Facebook’s content moderation ‘happens too late,’ says new Northeastern research

A person's thumb hovers over the Facebook icon on a smartphone.
Research from Northeastern University finds a “mismatch” between the speed of Facebook’s content moderation and its recommendation algorithm. Photo by Alyssa Stone/Northeastern University.

Whether from the White House or a neighbor in your Facebook community group, a request to remove a Facebook post can prompt accusations of censorship or misinformation, or even become a meme. 

But does removing a post really matter? 

New research from Northeastern University finds that Facebook posts removed for violating community standards or other reasons had already reached at least three-quarters of their predicted audience by the time they were taken down.
“On Facebook, content moderation doesn’t have much impact on user experience because it happens too late,” says Laura Edelson, assistant professor of computer sciences at Northeastern. 

All major social media platforms use content moderation as a tool to prevent harmful or illegal content from spreading on their sites.

Such companies have been cagey, however, about what exactly that content moderation means and the extent to which it is practiced, critics say.

Plus, it’s hard to know the effects of that content moderation — after all, how can you measure what didn’t happen?

That’s where Edelson comes in — proposing a new metric called “prevented dissemination.” Prevented dissemination uses machine learning to analyze millions of posts and predict a given post’s future dissemination. 

“We wanted to understand what the impact of content moderation was and, in order to do this, the question we’re really asking is, if takedown didn’t happen, what would have happened?” Edelson explains. 

To develop and then test this metric, Edelson and colleagues examined over 2.6 million Facebook posts from 17,504 unique news and entertainment pages with content in American English, Ukrainian and Russian. 

The researchers monitored the posts regularly (every six hours for English pages; and every two hours for the less numerous Ukrainian and Russian pages) between June 17, 2023, and Aug. 1, 2023, to see if and when posts were removed and how quickly posts accrued engagements such as likes, shares, comments, etc. 

The researchers found that only a few posts were responsible for the majority of user engagements. 

In fact, the top 1% most-engaged content was responsible for 58% of user engagements in American English, for 45% of user engagements in Ukrainian and 57% in Russian content.

Those engagements also happen quickly. 

The researchers found that 83.5% of a post’s “total” engagement is accrued during the first 48 hours the post is up and that it took a median time of three hours for a post to achieve its first 50% of engagements.  

As for the posts that were removed, the researchers found that this was a small group.
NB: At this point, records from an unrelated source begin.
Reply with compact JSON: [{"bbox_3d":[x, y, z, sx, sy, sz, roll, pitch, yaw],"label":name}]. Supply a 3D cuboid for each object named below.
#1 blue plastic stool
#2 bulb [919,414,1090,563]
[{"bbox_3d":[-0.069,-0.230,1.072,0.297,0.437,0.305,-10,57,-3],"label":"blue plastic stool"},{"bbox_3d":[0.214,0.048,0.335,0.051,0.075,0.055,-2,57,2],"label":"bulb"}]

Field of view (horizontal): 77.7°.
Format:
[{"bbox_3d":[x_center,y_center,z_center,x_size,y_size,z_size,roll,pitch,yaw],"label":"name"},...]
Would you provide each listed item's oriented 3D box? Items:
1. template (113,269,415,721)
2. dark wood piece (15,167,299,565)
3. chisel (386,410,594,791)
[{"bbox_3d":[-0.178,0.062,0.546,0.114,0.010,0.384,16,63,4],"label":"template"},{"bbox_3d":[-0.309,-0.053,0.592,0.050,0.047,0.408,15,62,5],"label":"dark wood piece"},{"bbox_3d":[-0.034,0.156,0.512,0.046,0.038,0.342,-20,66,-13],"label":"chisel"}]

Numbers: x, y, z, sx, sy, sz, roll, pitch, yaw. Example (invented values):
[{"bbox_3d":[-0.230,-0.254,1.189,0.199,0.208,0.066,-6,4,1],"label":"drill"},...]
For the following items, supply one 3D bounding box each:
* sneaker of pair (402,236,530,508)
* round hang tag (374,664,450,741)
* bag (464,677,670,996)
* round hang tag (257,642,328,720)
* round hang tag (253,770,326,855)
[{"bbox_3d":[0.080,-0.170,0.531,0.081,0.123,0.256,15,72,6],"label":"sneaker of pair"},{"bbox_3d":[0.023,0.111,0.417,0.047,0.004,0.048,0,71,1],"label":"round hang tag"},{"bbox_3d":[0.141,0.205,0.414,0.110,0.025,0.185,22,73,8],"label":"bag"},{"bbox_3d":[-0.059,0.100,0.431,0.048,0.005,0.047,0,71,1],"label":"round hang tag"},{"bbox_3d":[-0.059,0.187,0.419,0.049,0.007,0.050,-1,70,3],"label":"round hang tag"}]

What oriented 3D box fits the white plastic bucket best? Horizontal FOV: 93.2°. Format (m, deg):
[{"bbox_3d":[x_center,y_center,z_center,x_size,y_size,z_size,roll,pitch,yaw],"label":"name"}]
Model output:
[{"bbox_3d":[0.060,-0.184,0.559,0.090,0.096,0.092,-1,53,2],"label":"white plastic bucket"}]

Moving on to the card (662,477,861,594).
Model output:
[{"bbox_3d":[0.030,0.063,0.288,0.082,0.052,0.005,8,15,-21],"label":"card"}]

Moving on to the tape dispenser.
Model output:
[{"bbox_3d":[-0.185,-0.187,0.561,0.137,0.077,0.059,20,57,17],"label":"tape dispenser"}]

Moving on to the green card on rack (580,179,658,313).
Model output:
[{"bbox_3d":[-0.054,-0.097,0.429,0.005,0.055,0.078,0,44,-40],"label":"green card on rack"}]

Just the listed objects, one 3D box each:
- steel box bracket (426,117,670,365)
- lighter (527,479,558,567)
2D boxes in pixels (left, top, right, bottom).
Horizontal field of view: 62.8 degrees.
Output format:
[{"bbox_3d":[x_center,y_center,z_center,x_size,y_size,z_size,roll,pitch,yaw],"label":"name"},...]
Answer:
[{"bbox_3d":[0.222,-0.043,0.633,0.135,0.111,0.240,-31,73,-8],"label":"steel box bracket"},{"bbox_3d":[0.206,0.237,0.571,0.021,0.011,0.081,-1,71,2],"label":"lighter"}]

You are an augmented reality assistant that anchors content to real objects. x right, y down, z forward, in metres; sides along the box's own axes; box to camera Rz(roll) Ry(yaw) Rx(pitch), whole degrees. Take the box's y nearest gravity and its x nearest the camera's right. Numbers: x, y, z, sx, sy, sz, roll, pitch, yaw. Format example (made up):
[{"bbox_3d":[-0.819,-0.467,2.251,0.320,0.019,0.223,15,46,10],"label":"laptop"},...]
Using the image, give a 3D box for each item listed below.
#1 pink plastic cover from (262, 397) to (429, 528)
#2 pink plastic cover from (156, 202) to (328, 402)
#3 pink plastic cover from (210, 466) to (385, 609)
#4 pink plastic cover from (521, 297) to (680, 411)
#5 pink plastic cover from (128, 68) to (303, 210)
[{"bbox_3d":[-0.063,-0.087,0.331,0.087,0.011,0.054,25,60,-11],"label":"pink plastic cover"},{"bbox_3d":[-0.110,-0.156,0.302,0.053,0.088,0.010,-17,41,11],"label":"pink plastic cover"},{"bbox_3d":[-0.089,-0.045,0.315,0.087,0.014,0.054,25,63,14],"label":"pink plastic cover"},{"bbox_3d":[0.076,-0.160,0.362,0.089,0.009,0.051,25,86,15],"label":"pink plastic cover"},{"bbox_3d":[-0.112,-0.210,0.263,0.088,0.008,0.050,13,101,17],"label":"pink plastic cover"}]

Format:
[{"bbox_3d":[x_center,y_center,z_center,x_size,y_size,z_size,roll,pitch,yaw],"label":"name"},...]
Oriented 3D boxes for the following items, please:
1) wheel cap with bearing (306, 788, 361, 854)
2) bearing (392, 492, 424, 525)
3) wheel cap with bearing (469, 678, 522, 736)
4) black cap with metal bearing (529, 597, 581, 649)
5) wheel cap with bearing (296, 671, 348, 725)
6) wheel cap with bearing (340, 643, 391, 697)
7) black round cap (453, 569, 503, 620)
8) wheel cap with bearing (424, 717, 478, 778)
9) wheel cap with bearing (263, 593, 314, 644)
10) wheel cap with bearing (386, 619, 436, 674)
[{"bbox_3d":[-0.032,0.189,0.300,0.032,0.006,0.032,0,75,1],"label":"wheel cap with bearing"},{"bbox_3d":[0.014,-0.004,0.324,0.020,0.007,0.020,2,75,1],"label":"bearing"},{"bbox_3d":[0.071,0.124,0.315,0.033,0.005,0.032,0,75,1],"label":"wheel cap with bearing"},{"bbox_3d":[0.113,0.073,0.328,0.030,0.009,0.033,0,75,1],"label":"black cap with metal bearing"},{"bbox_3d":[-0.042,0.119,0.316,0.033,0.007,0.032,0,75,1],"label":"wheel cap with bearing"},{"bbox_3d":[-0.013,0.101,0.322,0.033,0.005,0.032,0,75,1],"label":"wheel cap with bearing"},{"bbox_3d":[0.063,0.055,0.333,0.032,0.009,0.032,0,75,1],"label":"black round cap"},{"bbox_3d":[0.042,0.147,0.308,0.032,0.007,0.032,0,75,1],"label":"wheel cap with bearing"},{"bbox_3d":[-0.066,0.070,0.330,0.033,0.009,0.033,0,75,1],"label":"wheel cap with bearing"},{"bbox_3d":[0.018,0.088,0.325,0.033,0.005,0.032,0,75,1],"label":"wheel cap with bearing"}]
Of the 2.6 million posts analyzed, researchers found 12,864 posts in English were removed (0.7%), 1,071 posts in Ukrainian (0.2%) and 2,223 posts in Russian (0.5%), according to the study.

And, although the research did not determine exactly why a post may have been removed, Edelson notes that the majority of the removed posts were “a variety of spam.” 

“This is what most content moderation on platforms are focused on — things that are clickbait, things that are spam and things that are fraud,” Edelson says. 

Finally, the researchers found that removing posts prevented only 24% to 30% of the posts’ predicted engagement. 

“What this tells us is that if content moderation is going to have an impact on user experience — which is to say, if a platform is going to use content moderation as a strategy to not show users bad stuff — that content moderation needs to happen at the same speed as the content algorithm recommends things to people,” Edelson says. “In this case, Facebook has a fast feed algorithm and slow content moderation.

“It’s not necessarily a problem that content moderation is slow; it’s not necessarily a problem when a feed algorithm is fast,” Edelson says. “The problem is the mismatch between the two.”